L'assaut des commandos marine n'a duré que 6 minutes

Vendredi
La nuit tombe sur le Puntland, cette région autonomiste du nord-est de la Somalie. C'est le moment que les autorités militaires ont choisi pour intervenir. Trois des cinq pirates sont sur le pont. Les tireurs d'élite de la marine les mettent en joue depuis l'Aconit, qui vogue à 500 m de là. Deux d'entre eux sont tués, le troisième tombe à l'eau.

Dans le même temps, un Zodiac s'est mis dans le sillage du Tanit. Huit hommes sont à bord, tous de noir vêtus, armés jusqu'aux dents. Ils abordent rapidement le bateau: deux d'entre eux protègent la mère et l'enfant, deux autres s'assurent des 2 autres passagers. Les 4 derniers tentent de maîtriser les 2 derniers pirates, qui étaient dans la cabine avec Florent Lemaçon, le skipper.

La suite est un peu confuse. Lors de l'intervention des forces spéciales qui essuient un feu nourri et ripostent de la même façon, une balle perdue a mortellement frappé Florent Lemaçon. Qui l'a tirée ? Mystère. Même Hervé Morin, ministre de la défense, n'exclut aucune hypothèse. Etant donné l'exiguité des lieux, l'otage français n'avait pas beaucoup d'espace pour s'abriter de la fusillade. Il décèdera quelques minutes plus tard.

Toutes les décisions ont été prises par le président de la république, chef des armées

Il faut souligner qu'à chaque étape de l'opération en préparation, des réunions se sont tenues à l'Élysée avec le président de la République en personne, auxquelles ont participé, notamment, le ministre de la Défense Hervé Morin, le chef d'état-major des armées, le général Jean-Louis Georgelin, et le chef de l'état-major particulier de la présidence de la République.
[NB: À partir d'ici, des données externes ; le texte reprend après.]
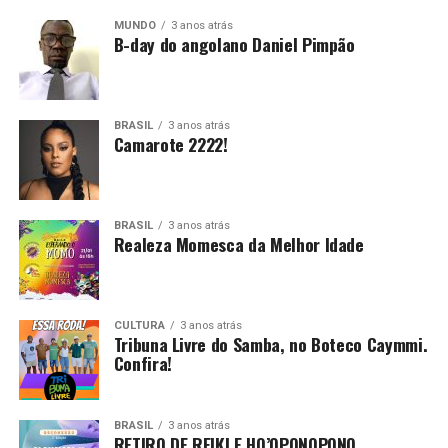
MUNDO
3 anos atrás
B-day do angolano Daniel Pimpão
BRASIL
3 anos atrás
Camarote 2222!
BRASIL
3 anos atrás
Realeza Momesca da Melhor Idade
CULTURA
3 anos atrás
Tribuna Livre do Samba, no Boteco Caymmi.
Confira!
BRASIL
3 anos atrás
RETIRO DE REIKI E HO’OPONOPONO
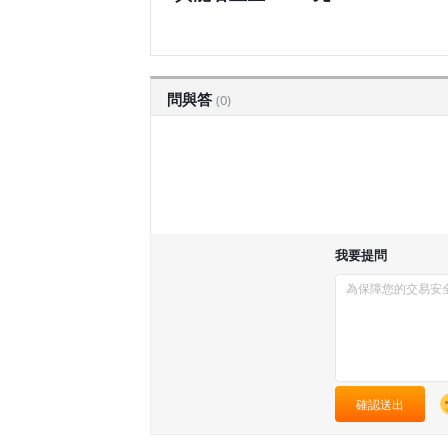
問與答
(0)
我要提問
確認送出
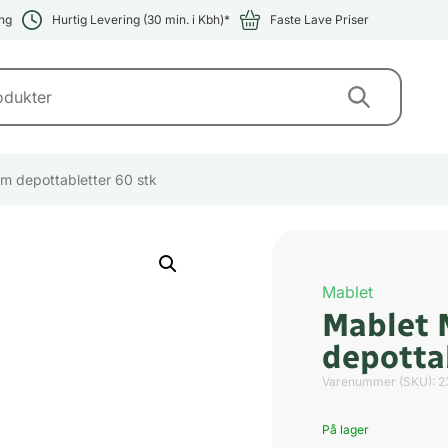
ng
Hurtig Levering (30 min. i Kbh)*
Faste Lave Priser
m depottabletter 60 stk
Mablet
Mablet
depotta
Varenummer (SKU):
2
På lager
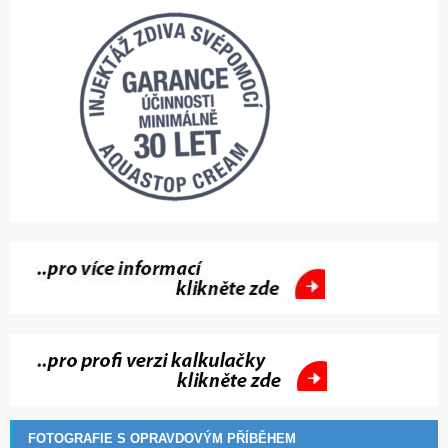
FOTOGRAFIE S OPRAVDOVÝM PŘÍBĚHEM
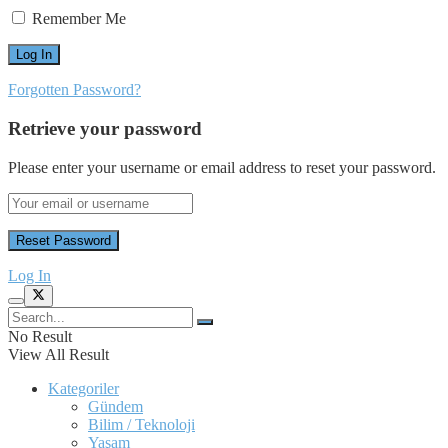
Remember Me
Forgotten Password?
Retrieve your password
Please enter your username or email address to reset your password.
Log In
No Result
View All Result
Kategoriler
Gündem
Bilim / Teknoloji
Yaşam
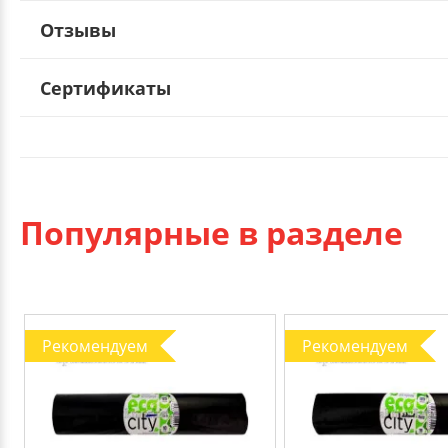
Отзывы
Сертификаты
Популярные в разделе
Рекомендуем
Рекомендуем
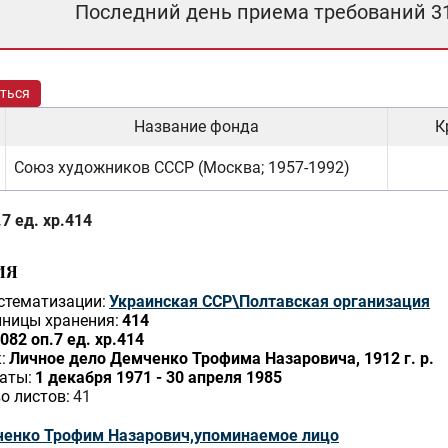
Последний день приема требований 3
ться
Название фонда
К
Союз художников СССР (Москва; 1957-1992)
7 ед. хр.414
ИЯ
стематизации:
Украинская ССР\Полтавская организация
ницы хранения:
414
082 оп.7 ед. хр.414
:
Личное дело Демченко Трофима Назаровича, 1912 г. р.
аты:
1 декабря 1971 - 30 апреля 1985
о листов:
41
енко Трофим Назарович,упоминаемое лицо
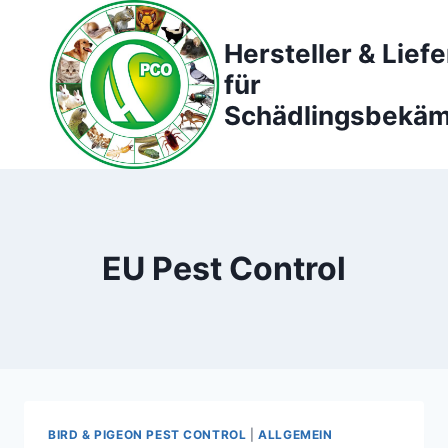
Zum
Inhalt
Hersteller & Lief
springen
für
Schädlingsbekä
EU Pest Control
BIRD & PIGEON PEST CONTROL
|
ALLGEMEIN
Toutes les décisions ont été successivement prises en direct par le chef des armées, Nicolas Sarkozy, qui confirme, une fois encore, sa volonté de conduire les opérations militaires rênes courtes. La décision d'intervenir a été prise pour plusieurs raisons. La principale, c'est que le voilier se rapprochait dangereusement des côtes somaliennes, et que Paris ne voulait en aucune manière avoir à gérer des otages, dont un jeune enfant, retenus sur le sol du Puntland, entité sans statut juridique.

L'assaut du Tanit a été décidé en fin de journée, afin d'éviter le pire

Actuellement, près de 150 marins étrangers y sont déjà retenus. Les autorités françaises se sont également aperçu que les pirates somaliens fonctionnaient comme ceux du XVIIIe siècle. Une fois le bateau arraisonné, il est confié à un "équipage de prise" composé de convoyeurs de rang subalterne. Aucune négociation n'a été possible avec eux, et ils ont refusé toutes les ouvertures, qu'il s'agisse du versement d'une rançon ou de l'échange de la mère et de son enfant contre un officier. Pire : les interceptions des communications des pirates utilisant les moyens de communication du bord ont révélé que leurs commanditaires à terre leur donnaient des instructions radicales. Les convoyeurs ont menacé de faire sauter le Tanit avec les otages en se suicidant, en cas d'assaut.